A drug that became the focus of a controversy after a dramatic price hike last month has yet to be available at a lower price, according to a check of multiple pharmacies in the U.S. by ABC News.
The drug Daraprim is used to treat a parasitic infection called toxoplasmosis that most often occurs in those with compromised immune systems due to cancer treatments or HIV infection. After the drug was bought by Turing Pharmaceuticals, the price skyrocketed from $18 a pill to $750.
After an outpouring of criticism over the price hike, the CEO of Turning Pharmaceuticals, Martin Shkreli, told ABC News on Sept. 22 that the company would lower the price but did not give an indication of how much the price would drop or when. Today, pharmacies in New York, Phoenix and Las Vegas all reported that the current cash cost of the drug remained high.
All three pharmacies reported a cost between $888 and $906 dollars, with the extra cost beyond $750 attributed to different pharmacy fees.
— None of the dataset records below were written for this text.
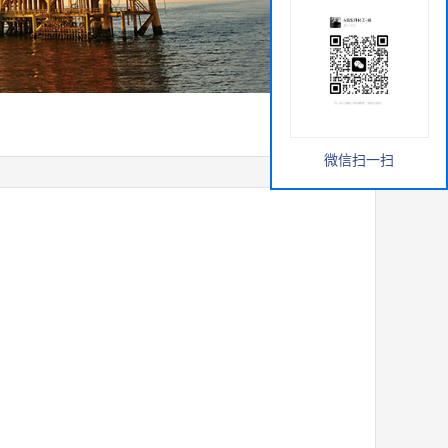
微信扫一扫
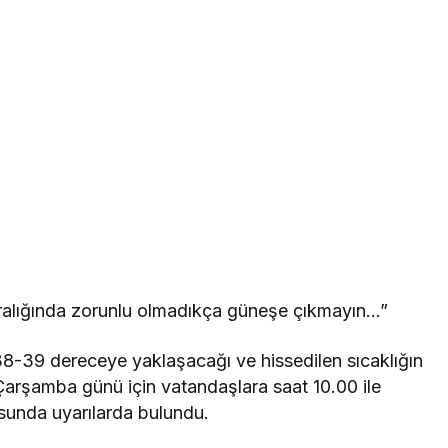
aralığında zorunlu olmadıkça güneşe çıkmayın…”
38-39 dereceye yaklaşacağı ve hissedilen sıcaklığın
arşamba günü için vatandaşlara saat 10.00 ile
sunda uyarılarda bulundu.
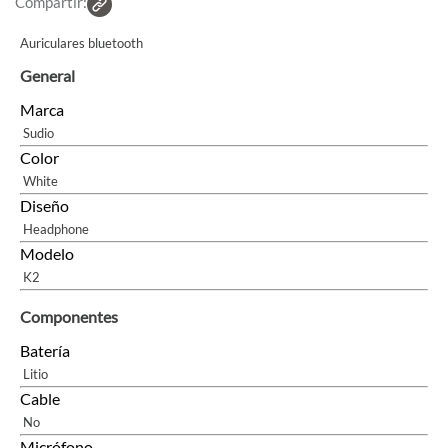
Compartir:
Auriculares bluetooth
General
Marca
Sudio
Color
White
Diseño
Headphone
Modelo
K2
Componentes
Batería
Litio
Cable
No
Micrófono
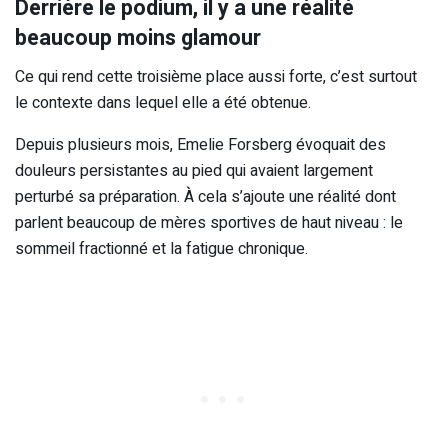
Derrière le podium, il y a une réalité
beaucoup moins glamour
Ce qui rend cette troisième place aussi forte, c’est surtout
le contexte dans lequel elle a été obtenue.
Depuis plusieurs mois, Emelie Forsberg évoquait des
douleurs persistantes au pied qui avaient largement
perturbé sa préparation. À cela s’ajoute une réalité dont
parlent beaucoup de mères sportives de haut niveau : le
sommeil fractionné et la fatigue chronique.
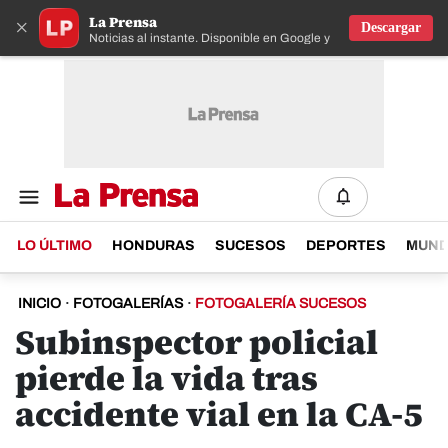
La Prensa
×
Descargar
Noticias al instante. Disponible en Google y IOS
LO ÚLTIMO
HONDURAS
SUCESOS
DEPORTES
MUN
INICIO
·
FOTOGALERÍAS
·
FOTOGALERÍA SUCESOS
Subinspector policial
pierde la vida tras
accidente vial en la CA-5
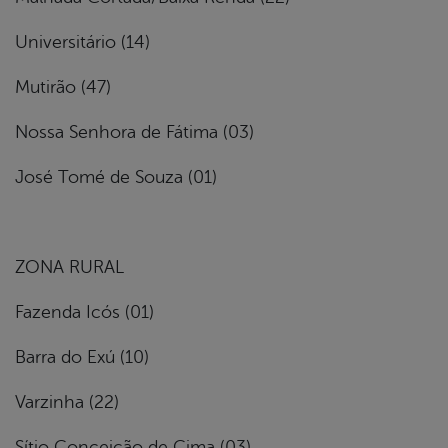
Universitário (14)
Mutirão (47)
Nossa Senhora de Fátima (03)
José Tomé de Souza (01)
ZONA RURAL
Fazenda Icós (01)
Barra do Exú (10)
Varzinha (22)
Sítio Conceição de Cima (03)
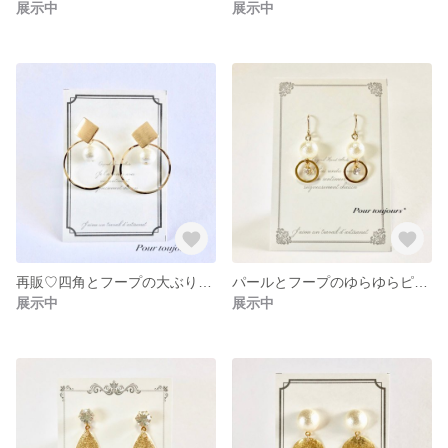
展示中
展示中
再販♡四角とフープの大ぶりピアス
パールとフープのゆらゆらピアス
展示中
展示中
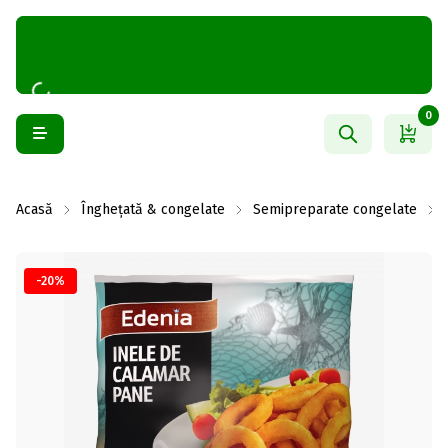
0
Acasă
Înghețată & congelate
Semipreparate congelate
-20%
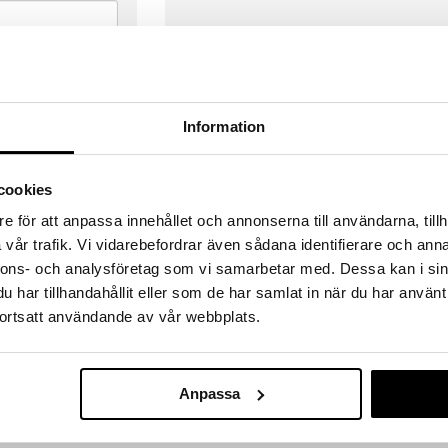
Information
cookies
e för att anpassa innehållet och annonserna till användarna, tillh
vår trafik. Vi vidarebefordrar även sådana identifierare och anna
nnons- och analysföretag som vi samarbetar med. Dessa kan i sin
har tillhandahållit eller som de har samlat in när du har använt
ortsatt användande av vår webbplats.
VERANSER
GODKÄND AV LÄKEMEDELSV
gda före 14:00 (gäller varor i lager)
EU-logotypen är symbolen som visar
 ut från oss samma dag.
godkända av Läkemedelsverket gä
Anpassa
försäljning av läkemedel.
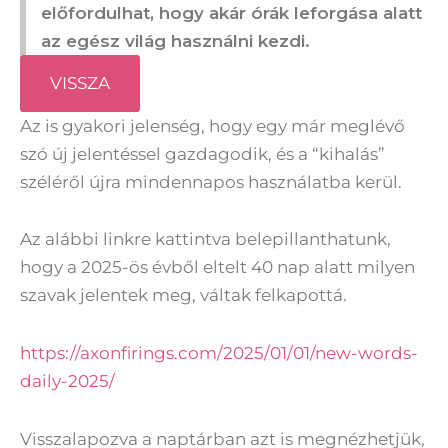
előfordulhat, hogy akár órák leforgása alatt
az egész világ használni kezdi.
VISSZA
Az is gyakori jelenség, hogy egy már meglévő
szó új jelentéssel gazdagodik, és a “kihalás”
széléről újra mindennapos használatba kerül.
Az alábbi linkre kattintva belepillanthatunk,
hogy a 2025-ös évből eltelt 40 nap alatt milyen
szavak jelentek meg, váltak felkapottá.
https://axonfirings.com/2025/01/01/new-words-
daily-2025/
Visszalapozva a naptárban azt is megnézhetjük,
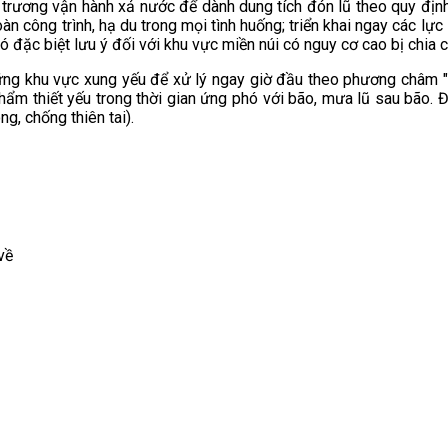
n trương vận hành xả nước để dành dung tích đón lũ theo quy định
n công trình, hạ du trong mọi tình huống; triển khai ngay các lực 
ó đặc biệt lưu ý đối với khu vực miền núi có nguy cơ cao bị chia c
ững khu vực xung yếu để xử lý ngay giờ đầu theo phương châm "4 
phẩm thiết yếu trong thời gian ứng phó với bão, mưa lũ sau bão. 
, chống thiên tai).
về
Turing Pharmaceuticals did not immediately respond to calls and email from ABC News asking for the current price and timeline for when the price would drop.
Shkreli told ABC News last month that the company had heard the outcry over the increased price and were prepared to take action.
"We've agreed to lower the price on Daraprim to a point that is more affordable and is able to allow the company to make a profit, but a very small profit," he told ABC News. "We think these changes will be welcomed."
Damien Conover, director of health care at the investment research and investment management firm Morningstar, said if Turing has indeed lowered the price of the drug in recent days and did not announce it, it's possible that Daraprim prices will drop as drug suppliers go through their inventory.
Larger companies can usually drop drug prices extremely quickly, within a few days, Conover said, while smaller companies may take longer. However, he estimated that even a small company could change pricing within two weeks.
Last month, Turing defended the price increase, saying they want to fund new research and development.
"There have been no significant advances or research into this disease area in decades," the company said in a statement. "For toxoplasmosis and other critical, under-treated diseases, the status quo is not an option. Turing hopes to change that by targeting investments that both improve on the current formulation and seek to develop new therapeutics with better clinical profiles that we hope will help eradicate the disease."